Originators: Witness the wonder of Jackie Shane in 8 essential performances

“I found out early that you cannot be too much in this world,” Jackie Shane said when she was nearing the final years of her life. “You can’t. It’s impossible.”

She was speaking to the author of the liner notes for her late-career boxed set, Any Other Way, a rare and lavish document of a performing life set apart by how stunningly self-possessed it was.

Born in 1940, Shane came of age in Nashville during the Jim Crow, pre-Stonewall 1950s, already identifying assuredly as a Black girl in a Black boy’s body by the time she entered her teens. She got her first performing experience in charismatic churches and clubs along Jefferson Street, creating her own technique of standing behind the drum kit to play and sing at the same time. There, she crossed paths with other budding legends. Joe Tex admired her abilities, and Little Richard inspired her early ecstatic, rocking style, but she very quickly developed a fiercely dignified presence that was all her own.

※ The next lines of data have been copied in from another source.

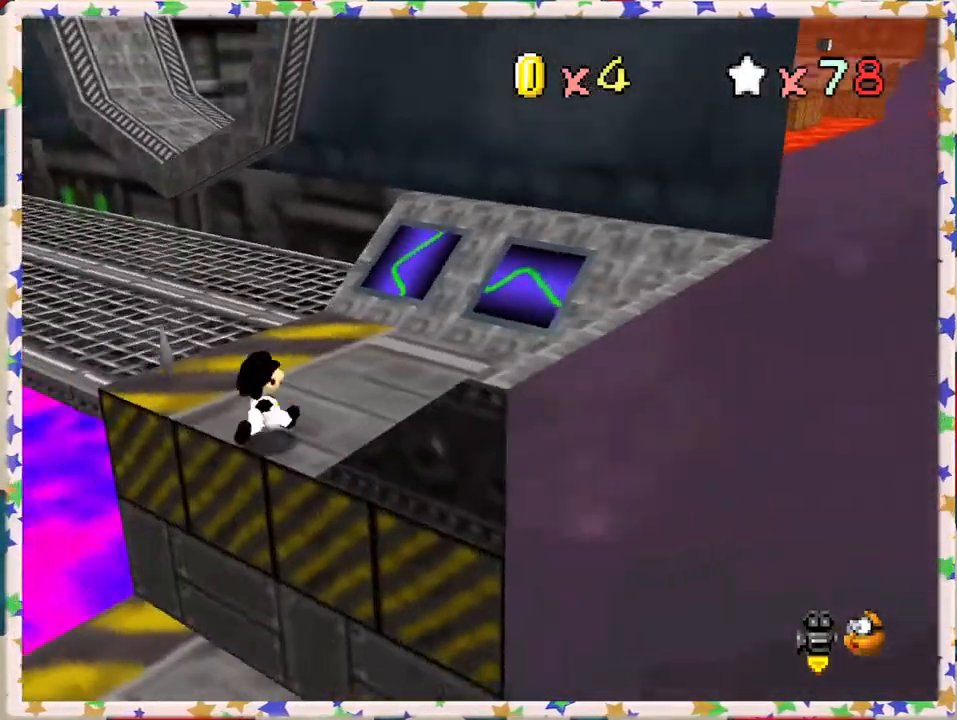
{"buttons": [], "left_stick": "up-left", "events": [[233, "left_stick", "up"], [450, "left_stick", "up-left"]]}
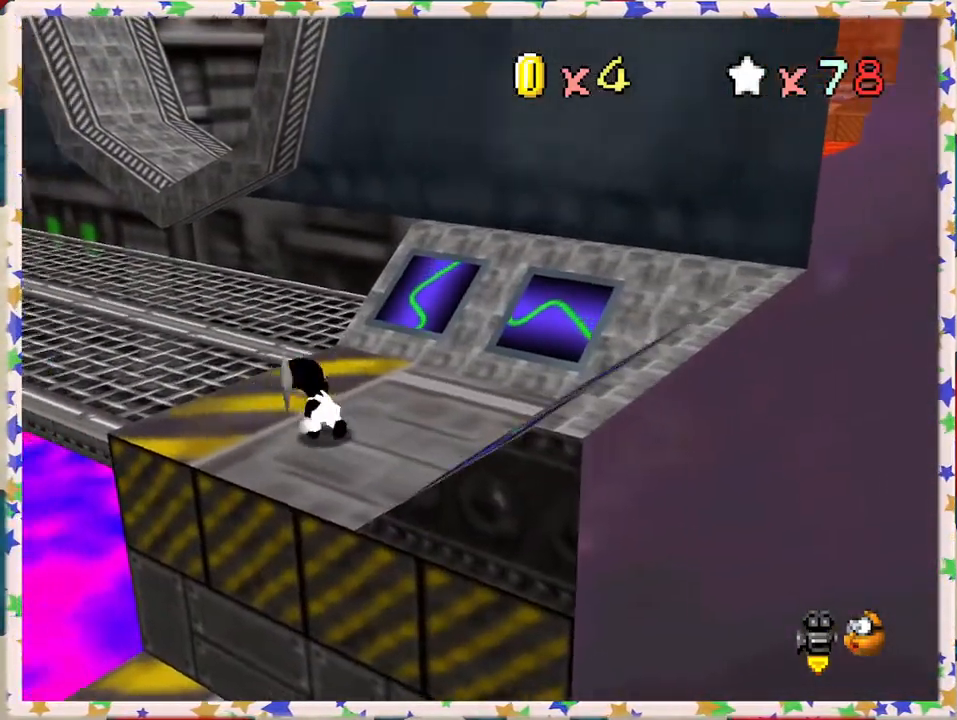
{"buttons": [], "left_stick": "up", "events": [[217, "A", "down"], [400, "A", "up"], [400, "left_stick", "up"]]}
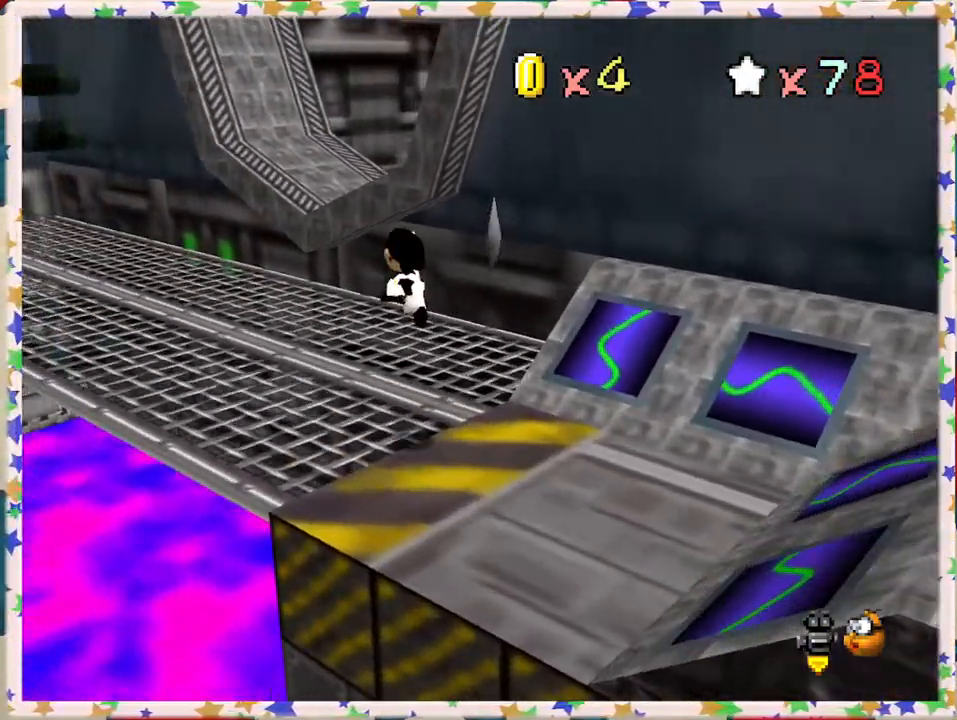
{"buttons": ["A"], "left_stick": "up", "events": [[467, "A", "down"]]}
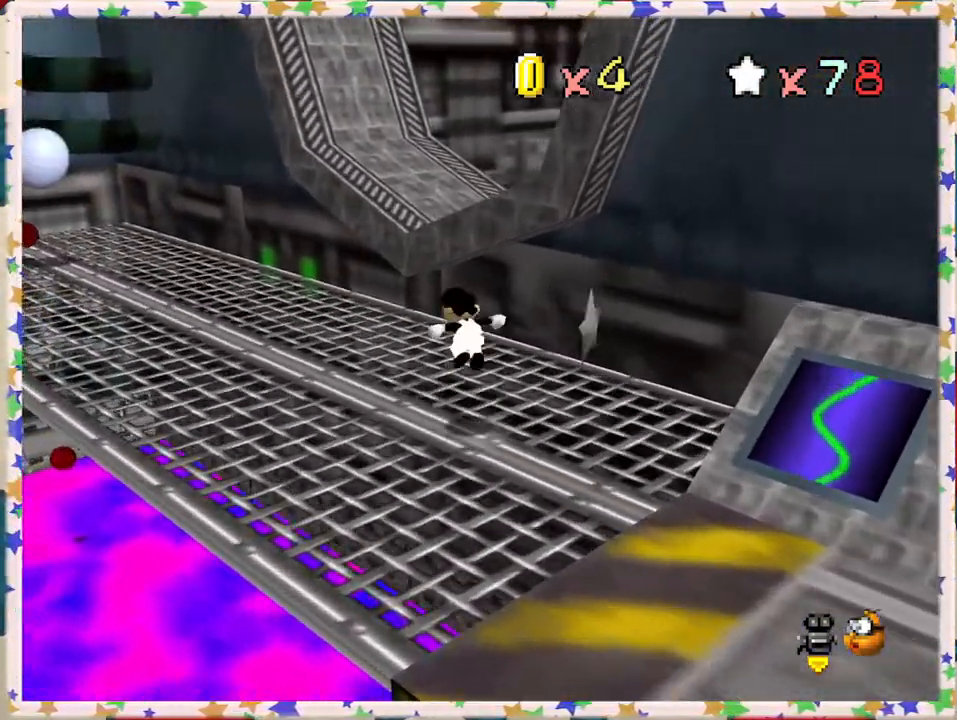
{"buttons": [], "left_stick": "up", "events": [[133, "left_stick", "up-right"], [267, "A", "up"], [283, "C_LEFT", "down"], [433, "left_stick", "up"], [467, "C_LEFT", "up"]]}
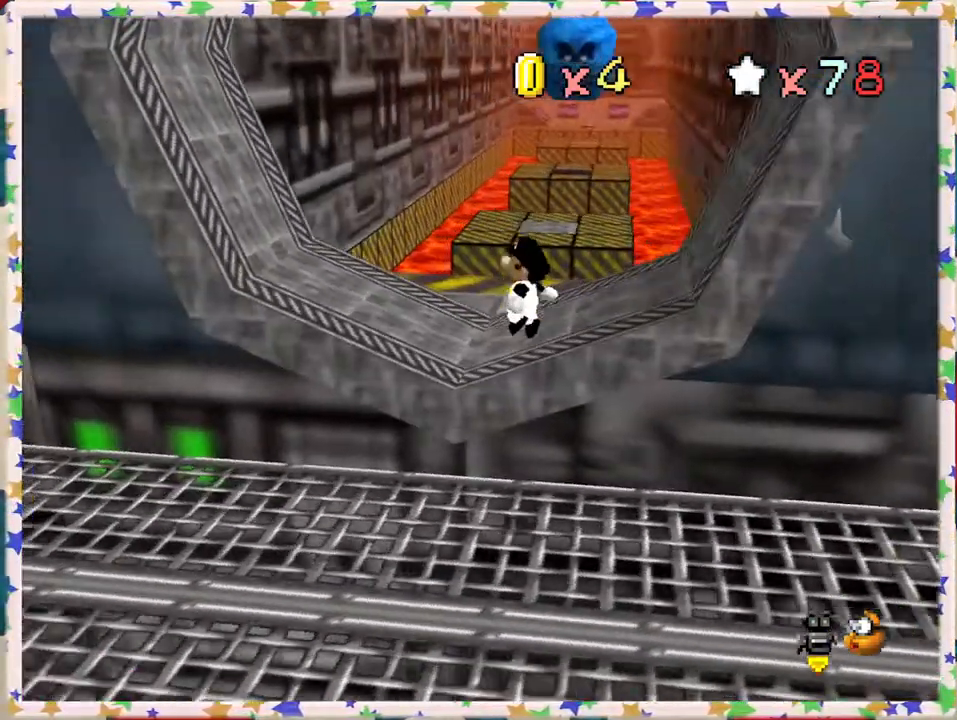
{"buttons": [], "left_stick": "up-right", "events": [[417, "left_stick", "up-right"]]}
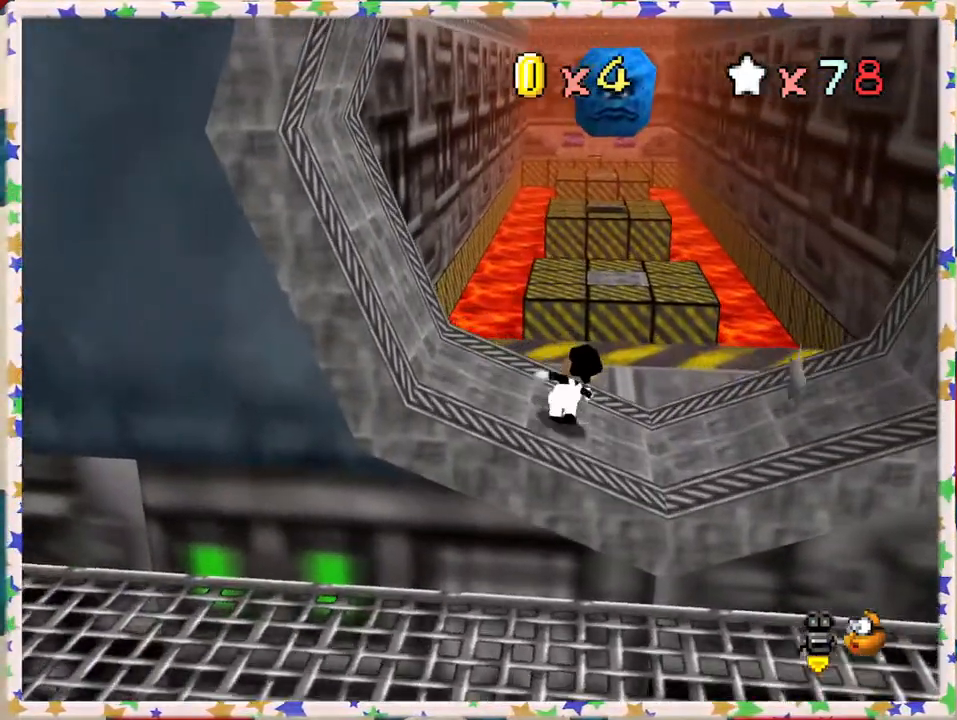
{"buttons": [], "left_stick": "center", "events": [[267, "left_stick", "center"]]}
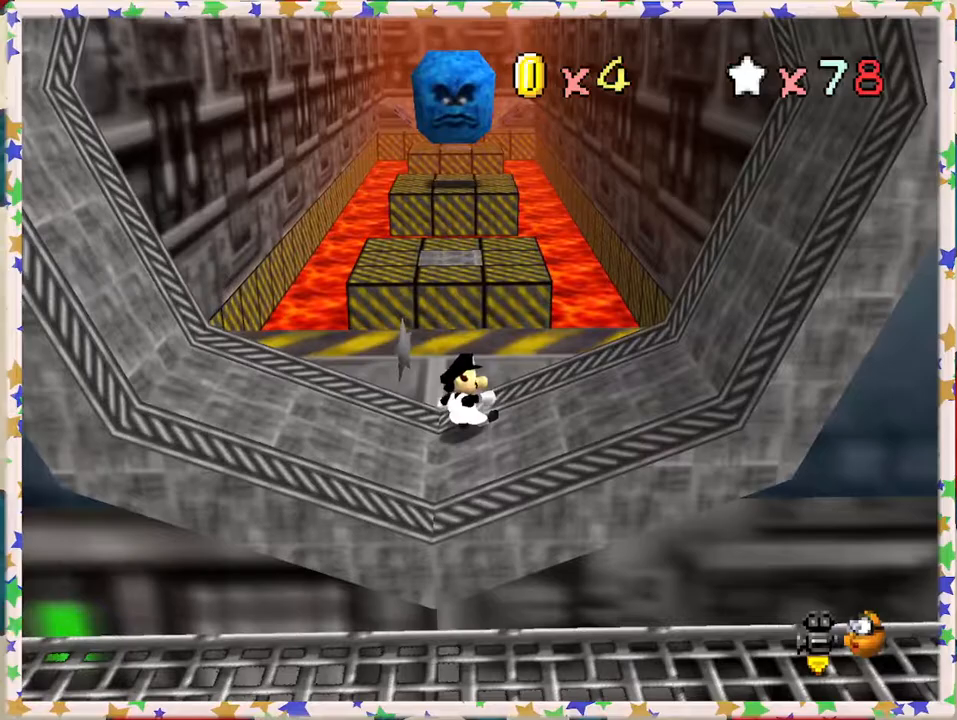
{"buttons": ["C_RIGHT"], "left_stick": "up-left", "events": [[33, "C_RIGHT", "down"], [117, "left_stick", "left"], [167, "C_RIGHT", "up"], [267, "C_RIGHT", "down"], [400, "C_RIGHT", "up"], [467, "left_stick", "up-left"], [483, "C_RIGHT", "down"]]}
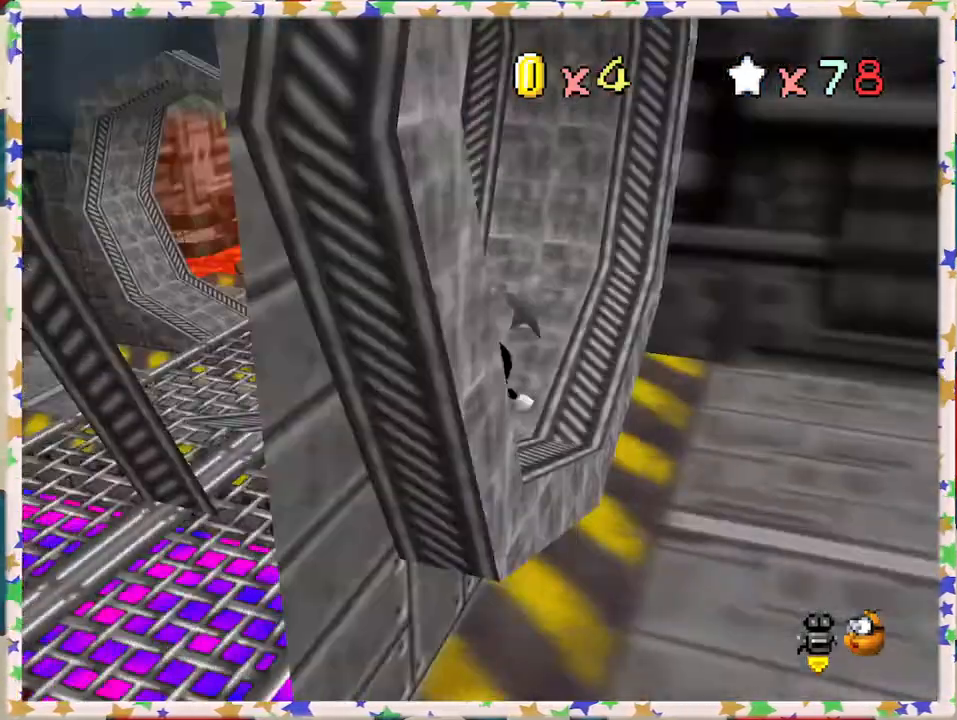
{"buttons": [], "left_stick": "up", "events": [[117, "left_stick", "up"], [217, "left_stick", "center"], [250, "C_RIGHT", "up"], [500, "left_stick", "up"]]}
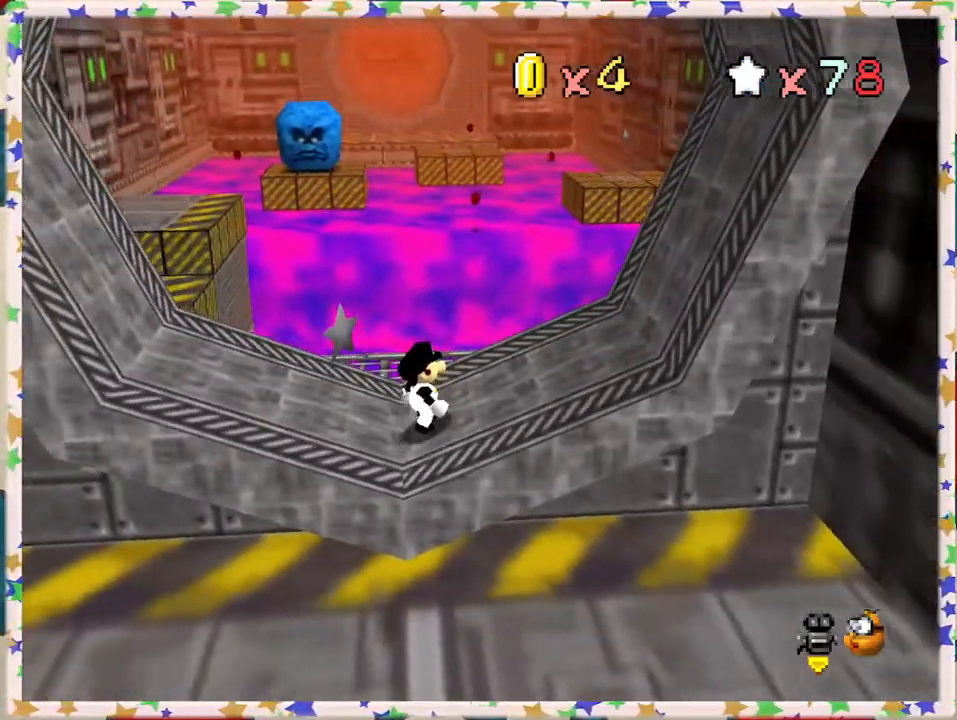
{"buttons": [], "left_stick": "up-left", "events": [[50, "left_stick", "up-left"], [367, "A", "down"], [483, "A", "up"]]}
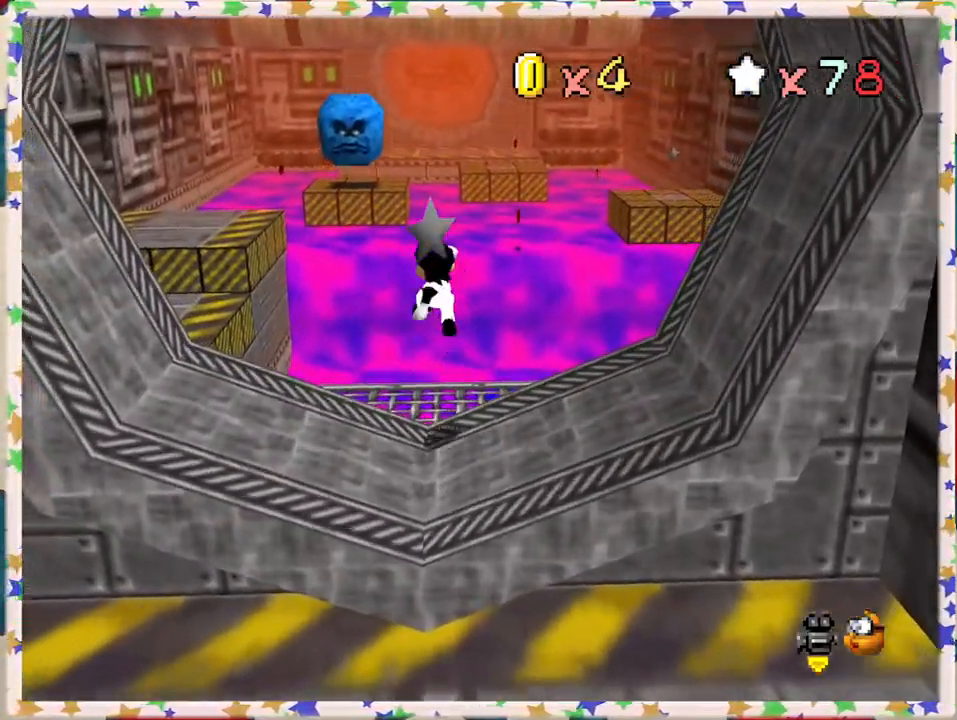
{"buttons": [], "left_stick": "up", "events": [[100, "C_RIGHT", "down"], [150, "left_stick", "center"], [250, "C_RIGHT", "up"], [450, "left_stick", "up"]]}
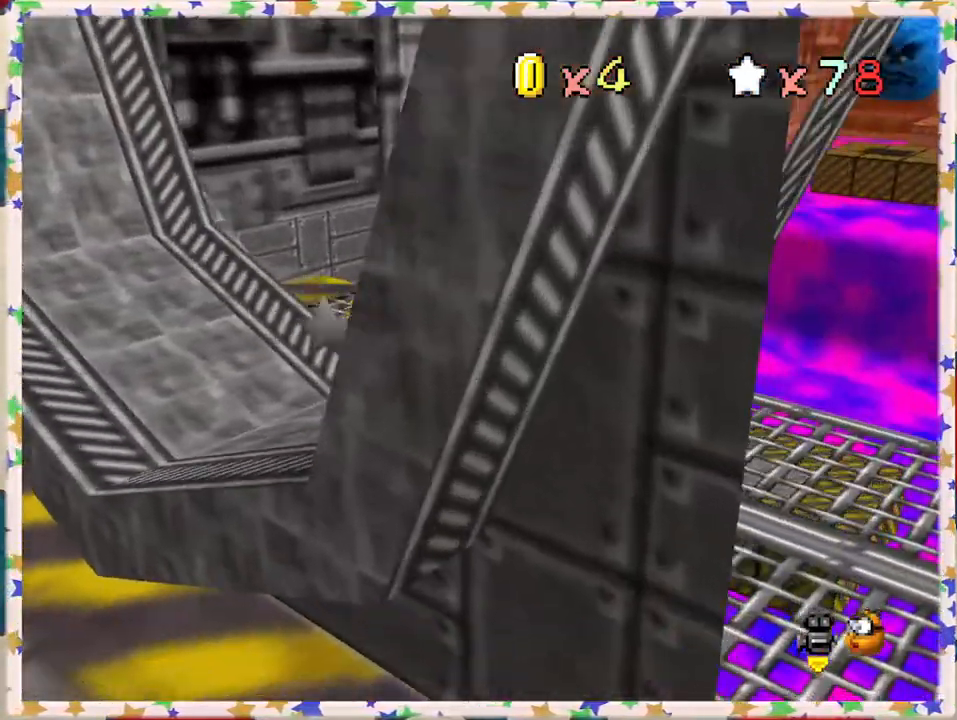
{"buttons": [], "left_stick": "up-left", "events": [[383, "left_stick", "up-left"]]}
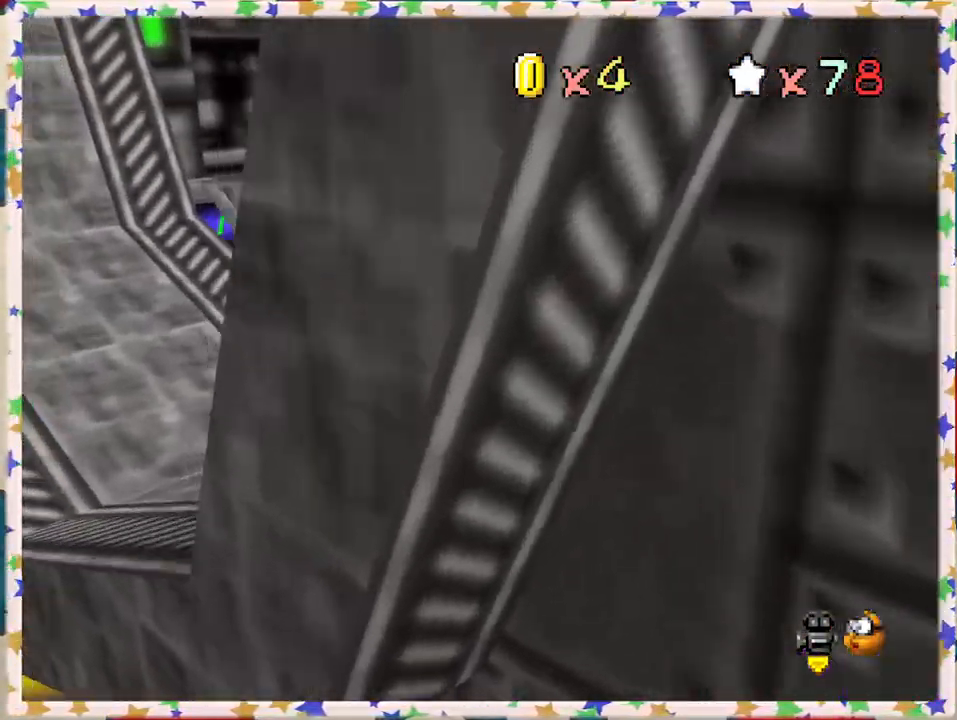
{"buttons": [], "left_stick": "up", "events": [[33, "C_RIGHT", "down"], [117, "C_RIGHT", "up"], [283, "left_stick", "center"], [483, "left_stick", "up"]]}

Shane left Nashville with a carnival tent show just before the end of the decade, and made her way to Toronto, where she felt there were fewer threats to her freedom. There, fronting a horn combo, she was a revelation to R&B lovers, intense in her eye contact, elastic in her expression and flashy in her appearance. She wrote some of her material, and also interpreted others’ songs with profound feeling.

Without fail, Shane insisted on the worth of her gifts and labor. She’d made only a handful of live and studio recordings before she got fed up with people in the business stealing credit, demanding undeserved cuts of her income and even worse abuse, and withdrew from the spotlight on her own terms in 1971. Eventually returning to Nashville, she lived a willfully private existence until the Numero Group project brought her short yet singular career belated recognition 2017. In one of the few interviews she agreed to at that time, she put an end to her misgendering, establishing once and for all that she was a trans woman. Even then, it was clear that she felt no particular need to explain herself to the world.

These eight essential performances communicate plenty.  

Shane’s sole performance on American television was the number she did on the Nashville R&B show “Night Train”:

Compared with versions recorded by other artists, Ray Charles included, Shane’s rendition of “Sticks and Stones” is a hopped-up, furious-paced boogie. But she sounds absolutely in her element, nimbly hurtling through verses that shrug off judgment.  

In the country and bluegrass classic “You Are My Sunshine,” often given a brisk and buoyant treatment, she found a subtext of excruciating absence.

“Any Other Way” had done well for Stax’s William Bell, but Shane slowed it down and embroidered it with the anguish of keeping up appearances in the face of romantic loss. She slyly softened her phrasing, and applied vulnerable vibrato in the rendition that gave her a regional, Canadian hit.

“I wanna know if I’ll ever be free,” she demands during the bluesy “Cruel Cruel World,” one of her originals. Before the track is over, she attacks her syllables in eruptive, imperative bursts.

“Stand Up Straight and Tall” captures one of her grittiest performances.

Shane had her own way of incorporating the power of the testifying she’d witness in church into her on-stage monologues. While the band vamped in the middle of a song, she was unafraid to speak her truths. The greatest example of her sermonizing raps captured on tape is in her live version of “Money (That’s What I Want).” “You know, when I’m walkin’ down Yonge Street, you won’t believe this,” she started out, drawing in her audience. “But you know, some of them funny people have the nerve to point a finger at me and grin and smile and whisper. But you know, that don’t worry Jackie, because I know I look good. And every Monday morning, I laugh and grin on my way to the bank, because I got mine. …You know what my slogan is? Baby, do what you want. Just know what you’re doing. As long as you don’t force your will and your way on anybody else, live your life, because ain’t nobody sanctified and holy.”